İdare ediniz lütfen 😉
İyi ki gittim, iyi ki dersler verdim, iyi ki tanıdım. Allah tez zamanda yeniden nasip etsin.
***
Aşağıya, oradayken aldığım birkaç notu bırakıyorum. Önce eğitimle ilgili olanları paylaşayım:
- Uluslararası platformlarda olmak muhteşem bir tecrübe. Çok şey öğreniyorsunuz. Sosyal karşılaştırma yaparak eksiklerinizi ve artılarınızı görüyorsunuz.
- Bu nedenle üniversiteler ve diğer kurumlar akademisyenlerin uluslararası aktivitelerini daha çok desteklenmeli ki bilimsel evrensellik yakalanabilsin.
- Almanya’da Üniversite eğitimi çok titiz yürütülüyor. Ne var ki müfredatın sıkı takip edilmesi; esnekliği, çok yönlülüğü ve inisiyatif almayı bazen engelliyor.
- Bölümler arası iş birliği çok, geçişgenlik fazla ve alan engeli ve kısıtlaması nerdeyse yok.
- Özellikle sosyal bilimler öğrencileri eğitimlerini tamamlamak için farklı anlardan dersler almak zorundalar.
- Öğrenciler isterlerse birden fazla alanda yan dal yapabiliyorlar.
- Alman öğrenciler çok titiz ama çok da bilgili değiller. Ancak katiyetle çok ilgili ve pratikler.
- Yeni medya teknolojilerine olan alaka ve sosyal medya bağımlılığı sanırım bizim kadar yok.
- Üniversiteler çok temiz ve yaratıcı ortamlara sahipler.
- İnternet alt yapısı oldukça iyi.
- Öğrencilerin vakit geçirecekleri alanlar çok yeşil ve temiz.
- Kütüphaneler ve diğer tesisler ziyadesiyle aktif.

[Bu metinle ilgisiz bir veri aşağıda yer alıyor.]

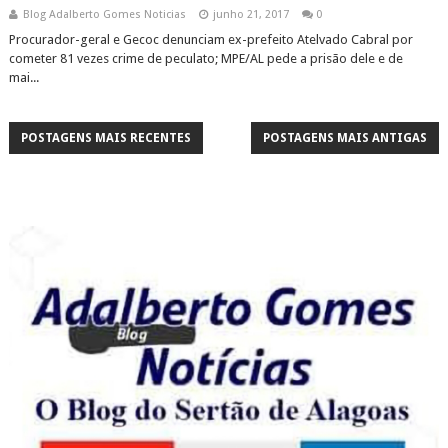
Blog Adalberto Gomes Noticias
junho 21, 2017
0
Procurador-geral e Gecoc denunciam ex-prefeito Atelvado Cabral por
cometer 81 vezes crime de peculato; MPE/AL pede a prisão dele e de
mai...
POSTAGENS MAIS RECENTES
POSTAGENS MAIS ANTIGAS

Almanya geneli gözlemlerim de şunlar:
- Alman halkı tutumlu ve ikinci el eşya kullanımı yaygın.
- Enerji israfının engellenmesi teşvik ediliyor.
- Gece erken yatılıyor ve sabah erken başlıyor.
- Sokak lambaları ve ışıklı tabelaların bir kısmı geceleri söndürülüyor.
- Ukrayna-Rusya savaşı onlarda II. Dünya Savaşı travmalarını uyandırmış gibi. Marketlerden un, yağ gibi temel maddeleri alıp stokluyorlarmış.